Selon l'abbé Moreau, aumônier de Mazas et de la Grande-Roquette, deux sentiments ont inspiré les débats et la loi du 27 mai que tout le monde, exaspéré par la croissance de la délinquance, semble approuver : un sentiment de protection de la société (« sécurité sociale ») et un sentiment humanitaire, car l'exil conduira à la suppression à court terme de la peine de mort (guillotine sèche contre guillotine sanglante).


Vu de Paris, le « transporté » devient un colon de la Guyane ou de la Nouvelle-Calédonie (« La nouvelle »), éloigné des centres corrupteurs, honnête et travailleur, vivant dans un lieu paradisiaque. En fait, les conditions de détention puis d'installation après la peine sont catastrophiques. En Nouvelle-Calédonie, le libéré est confiné dans un camp, sur la presqu'île Ducos, sans emploi, sans protection, au milieu d'une population hostile, mal nourri et logé.

Questions pénales et pénitentiaires sous Fallières : La relégation ou l'élimination des récidivistes.

Dès 1890, le nombre des relégués diminue car on constate que c'est un échec sur le plan de « l'élimination », de la correction et de la colonisation (mortalité effrayante, agriculture non rentable, nombreuses évasions, mauvaise administration, cession de ses biens et activités par l'Etat à des privés).

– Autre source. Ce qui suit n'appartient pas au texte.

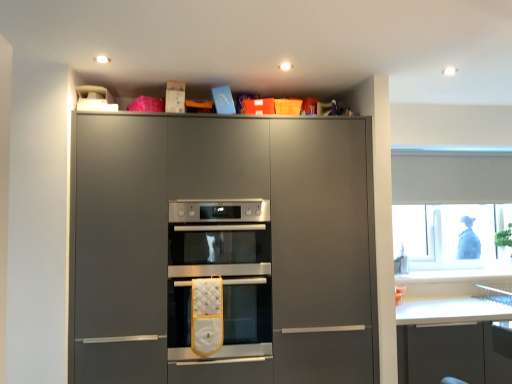
Question: Is matte gray oven at center aimed at transparent plastic window at upper right?

Choices:
 (A) yes
 (B) no

Answer: (B)

Question: Is matte gray oven at center directly adjacent to transparent plastic window at upper right?

Choices:
 (A) no
 (B) yes

Answer: (A)

Question: Is transparent plastic window at upper right a part of matte gray oven at center?

Choices:
 (A) yes
 (B) no

Answer: (B)

Question: From a real-world perspective, is matte gray oven at center located beneath transparent plastic window at upper right?

Choices:
 (A) no
 (B) yes

Answer: (B)

Question: Is matte gray oven at center bigger than transparent plastic window at upper right?

Choices:
 (A) no
 (B) yes

Answer: (B)

Question: From the image's perspective, is white quilted oven mitt at center, which is the first oven from bottom to top, above or below satin silver oven at center, which ranks as the second oven in bottom-to-top order?

Choices:
 (A) above
 (B) below

Answer: (B)

Question: From a real-world perspective, is white quilted oven mitt at center, which is the first oven from bottom to top, positioned above or below satin silver oven at center, which ranks as the second oven in bottom-to-top order?

Choices:
 (A) above
 (B) below

Answer: (B)

Question: Looking at their shapes, would you say white quilted oven mitt at center, the second oven viewed from the top, is wider or thinner than satin silver oven at center, which ranks as the second oven in bottom-to-top order?

Choices:
 (A) wide
 (B) thin

Answer: (A)

Question: In terms of size, does white quilted oven mitt at center, the second oven viewed from the top, appear bigger or smaller than satin silver oven at center, which ranks as the second oven in bottom-to-top order?

Choices:
 (A) small
 (B) big

Answer: (B)

Question: Is matte gray oven at center taller or shorter than white quilted oven mitt at center, which is the first oven from bottom to top?

Choices:
 (A) tall
 (B) short

Answer: (A)

Question: Is point (364, 215) closer or farther from the camera than point (266, 332)?

Choices:
 (A) closer
 (B) farther

Answer: (B)

Question: From a real-world perspective, relative to white quilted oven mitt at center, the second oven viewed from the top, is matte gray oven at center vertically above or below?

Choices:
 (A) below
 (B) above

Answer: (B)

Question: Based on their sizes in the image, would you say matte gray oven at center is bigger or smaller than white quilted oven mitt at center, the second oven viewed from the top?

Choices:
 (A) small
 (B) big

Answer: (B)

Question: In terms of size, does satin silver oven at center, placed as the 1th oven when sorted from top to bottom, appear bigger or smaller than white quilted oven mitt at center, the second oven viewed from the top?

Choices:
 (A) small
 (B) big

Answer: (A)

Question: From the image's perspective, is satin silver oven at center, placed as the 1th oven when sorted from top to bottom, above or below white quilted oven mitt at center, the second oven viewed from the top?

Choices:
 (A) below
 (B) above

Answer: (B)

Entre 1885 et 1902, plus de 10.000 récidivistes furent envoyés en exil et l'on comptait en 1902, 16.800 relégués et forçats dans les deux colonies françaises. Mal préparée, cette « politique du débarras » fut un échec aussi bien sur le plan pénal qu'économique et financier, sans même évoquer le coût humain de cette déportation ?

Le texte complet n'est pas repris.